Train the bbox network from the corresponding semgentation output is done through the cmd:
python train/train_bbox.py --gpu 1 --model frustum_pointnets_bbox_v2 --log_dir train/log_v2 --num_point 512 --max_epoch 11 --batch_size 32 --decay_step 800000 --decay_rate 0.5 --data_path /root/frustum-pointnets_RSC/dataset/ --pkl_output_path /root/frustum-pointnets_RSC_RADAR_fil_PC_batch_para/dataset/RSC/seg_cls/
Same output schemas is used here as Frustum-PointNet.

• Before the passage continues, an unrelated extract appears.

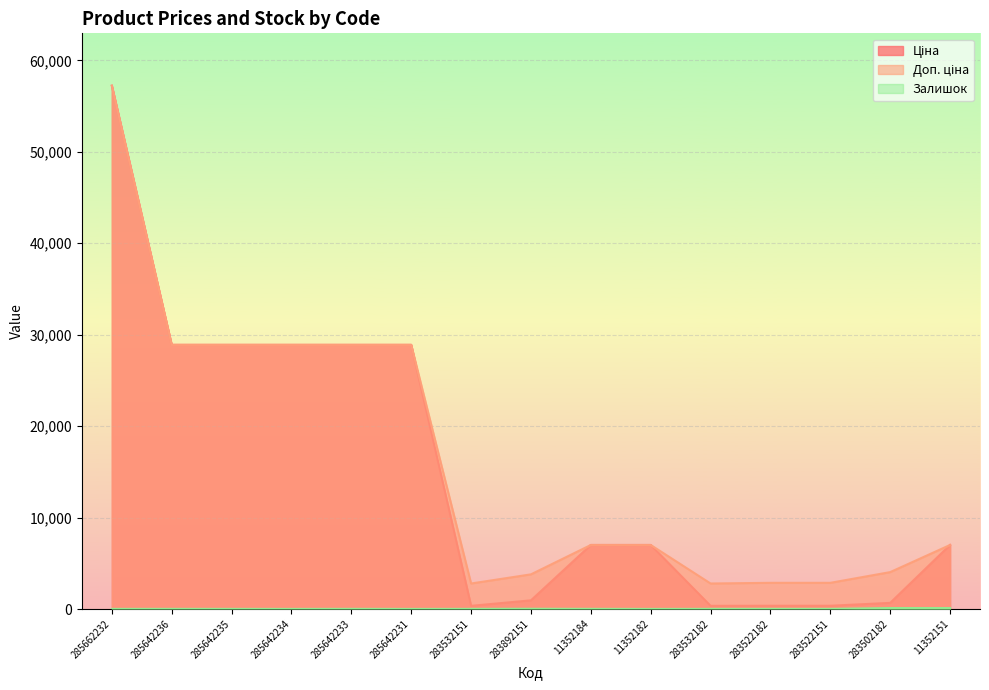

What are all the series names shown in the legend?

Ціна, Доп. ціна, Залишок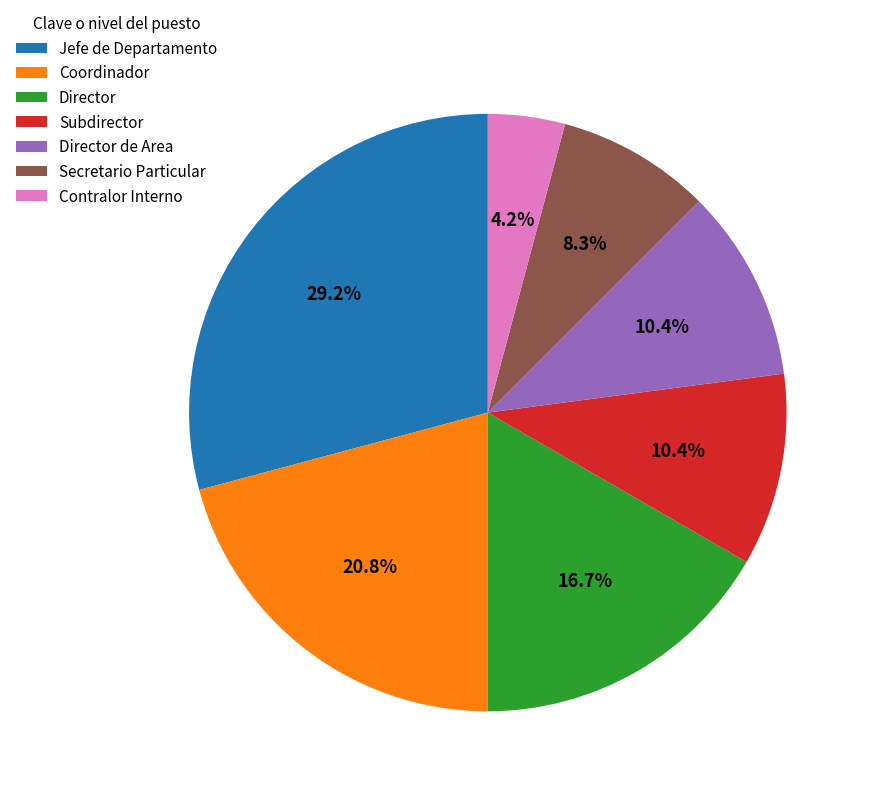

To the nearest percent, what is the combined percentage of Contralor Interno and Subdirector?

15%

_Radar-PointNEt-Para with proposals classification network
Train the segmenetation network with the classification network with the cmd:
python train/train_seg_cls.py --gpu 1 --model frustum_pointnets_seg_cls_v2 --log_dir train/log_v2 --num_point 25000 --max_epoch 201 --batch_size 4 --decay_step 800000 --decay_rate 0.5 --data_path /root/frustum-pointnets_RSC/dataset/ --pkl_output_path /root/frustum-pointnets_RSC_RADAR_fil_PC_batch_para/dataset/RSC/seg_cls/
This will output the train, val, results in the form of pickle file which contains the frame id,the detected object pc present in each proposals and its coresponding classsfication score. The quantitaive results (average segmentation accuracy, average classification network) are stored in the corresponding logfile.

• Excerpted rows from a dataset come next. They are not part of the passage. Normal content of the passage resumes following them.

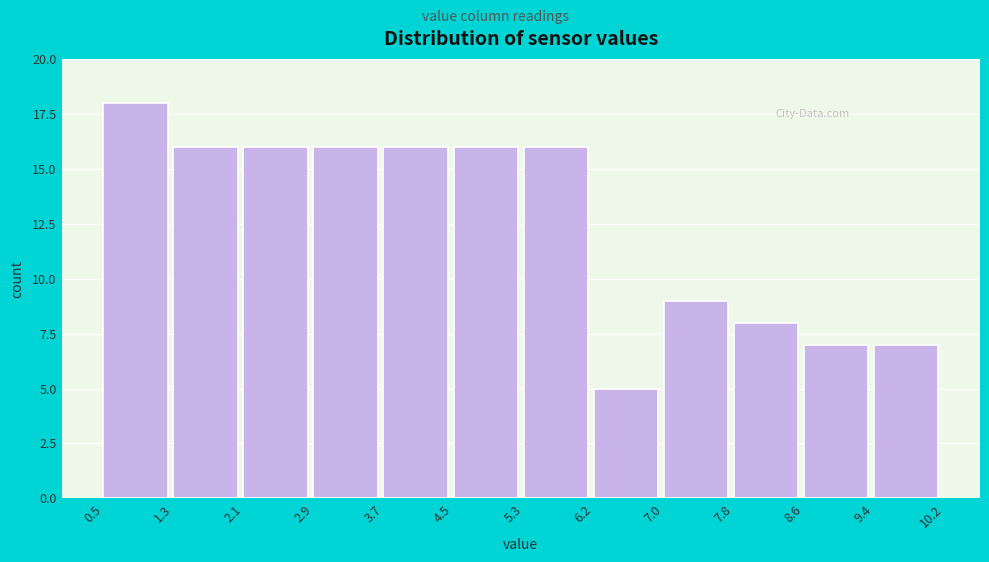

Reading left to right, list every bar in this chart as the range it spans on the x-axis followed by its height. The values are not printed on the chart, so give them approximately, as read against the axis.

0.5 to 1.3: 18
1.3 to 2.1: 16
2.1 to 2.9: 16
2.9 to 3.7: 16
3.7 to 4.5: 16
4.5 to 5.3: 16
5.3 to 6.2: 16
6.2 to 7.0: 5
7.0 to 7.8: 9
7.8 to 8.6: 8
8.6 to 9.4: 7
9.4 to 10.2: 7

Training the bbox network from the corresponding semgentation output is done through the cmd:
python train/train_bbox_cls.py --gpu 1 --model frustum_pointnets_bbox_v2 --log_dir train/log_v2 --num_point 512 --max_epoch 11 --batch_size 32 --decay_step 800000 --decay_rate 0.5 --data_path /root/frustum-pointnets_RSC/dataset/ --pkl_output_path /root/frustum-pointnets_RSC_RADAR_fil_PC_batch_para/dataset/RSC/seg_cls/
Same output schemas is used here as Frustum-PointNet.